Cancer discovery may lead to bespoke treatment trials in two years
Cancer Research UK-funded researchers spot ‘flag’ proteins on surface of tumour cells
Researchers have spotted rare “flag” proteins that act as immune system targets and are displayed on the surface of all of a patient’s tumour cells (above), wherever they might be in the body. File illustration: Getty Images
A major British discovery is expected to lead to revolutionary bespoke treatments for patients with advanced cancer that could enter trials within two years.
Researchers have spotted rare “flag” proteins that act as immune system targets and are displayed on the surface of all of a patient’s tumour cells, wherever they might be in the body.
Normally they are shielded from the immune system, or missed because rapidly evolving cancers present too many constantly changing targets.
Once the omnipresent proteins, or antigens, are isolated, potent immune system cells called T-cells can be employed as homing missiles to zero in on them and destroy the cancer.
Such an approach, which involves mapping the DNA in a patient’s tumour sample, would help to overcome the ability of cancers to resist therapies by altering their genetic make-up.
The work is at an early stage and so far just two of the special antigens, plus the T-cells that recognise them, have been identified in two lung cancer patients.
The scientists hope to see rapid progress leading to patient trials, and are optimistic about similar targets for other cancers being found.
Prof Charles Swanton of University College London’s Cancer Institute, a leading member of the Cancer Research UK-funded team, said: “I will be disappointed if we haven’t treated a patient within two years.
“Do we think it’s going to work? I hope this is going to result in improvements in survival outcomes. If this doesn’t work I’ll probably hang my hat up and do something else.”
He pointed out that a tumour evolutionary tree was like a “snowflake or fingerprint”, unique to each patient. That presented a problem for clinicians and patients, because as tumours developed the tree grew new branches containing novel genetic mutations which helped the cancer to resist treatment.
The new research had shown there were potential immunotherapy targets from the “trunk” of the tree that are flagged up on all of a tumour’s multiplying cells.
Prof Swanton added: “This is exciting ... now we can prioritise and target tumour antigens that are present in every cell - the Achilles heel of these highly complex cancers.
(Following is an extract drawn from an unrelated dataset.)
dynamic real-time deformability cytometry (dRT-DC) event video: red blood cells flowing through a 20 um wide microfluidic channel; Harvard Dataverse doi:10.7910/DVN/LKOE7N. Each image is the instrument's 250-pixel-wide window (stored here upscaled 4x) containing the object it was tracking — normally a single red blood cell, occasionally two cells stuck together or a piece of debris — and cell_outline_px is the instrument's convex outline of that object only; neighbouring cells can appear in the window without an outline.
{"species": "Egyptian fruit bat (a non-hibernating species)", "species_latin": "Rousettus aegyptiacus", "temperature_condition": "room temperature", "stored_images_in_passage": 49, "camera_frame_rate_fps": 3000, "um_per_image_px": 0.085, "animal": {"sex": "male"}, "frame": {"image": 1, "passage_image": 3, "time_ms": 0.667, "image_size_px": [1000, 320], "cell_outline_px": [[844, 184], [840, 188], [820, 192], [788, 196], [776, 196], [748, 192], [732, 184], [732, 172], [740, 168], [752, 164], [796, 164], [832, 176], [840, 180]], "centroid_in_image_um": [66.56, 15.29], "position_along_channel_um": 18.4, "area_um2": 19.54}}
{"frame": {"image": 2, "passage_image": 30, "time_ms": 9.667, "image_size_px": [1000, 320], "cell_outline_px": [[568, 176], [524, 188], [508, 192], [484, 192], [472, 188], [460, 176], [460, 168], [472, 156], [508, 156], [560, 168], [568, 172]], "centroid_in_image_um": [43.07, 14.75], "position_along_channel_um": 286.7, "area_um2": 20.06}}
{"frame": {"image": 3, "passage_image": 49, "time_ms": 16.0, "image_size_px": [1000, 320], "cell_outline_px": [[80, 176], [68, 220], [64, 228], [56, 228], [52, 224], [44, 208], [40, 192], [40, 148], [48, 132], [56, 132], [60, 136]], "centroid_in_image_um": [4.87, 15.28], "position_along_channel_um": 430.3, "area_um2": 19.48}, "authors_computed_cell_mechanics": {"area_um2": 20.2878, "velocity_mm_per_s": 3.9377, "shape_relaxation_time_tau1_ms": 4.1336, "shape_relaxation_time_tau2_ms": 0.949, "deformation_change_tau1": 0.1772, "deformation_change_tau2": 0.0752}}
“This is really fascinating and takes personalised medicine to its absolute limit, where each patient would have a unique, bespoke treatment.”
One way of exploiting the discovery would be to develop T-cell-activating vaccines based on the antigens, said the researchers, whose findings are reported in the journal Science.
Another would be to “fish out” the small number of T-cells in tumours that are naturally primed to recognise the antigens, multiplying them in a laboratory, and returning them to the patient.
Currently there are too few of the ready-primed T-cells in patients to make a difference. In the samples analysed by the scientists, they only made up 1 per cent to 2 per cent of the T-cells in a tumour.
Another hurdle to be crossed is the way cancer protects itself using proteins that are normally employed to keep the immune system in check and prevent it running out of control.
In practice, the new antigen-targeting therapies would have to be accompanied by so-called “checkpoint inhibitors” - drugs that are already being used to treat cancer patients.
Prof Peter Johnson, Cancer Research UK’s chief clinician, said: “This ... research gives us vital clues about how to specifically tailor treatment for a patient using their immune system.
“It gets us closer to knowing why some patients respond to immunotherapy treatment and others don’t, and how we might select which patients will benefit the most.”
The research was also funded by the Rosetrees Trust, set up in 1987 to support life-changing medical science.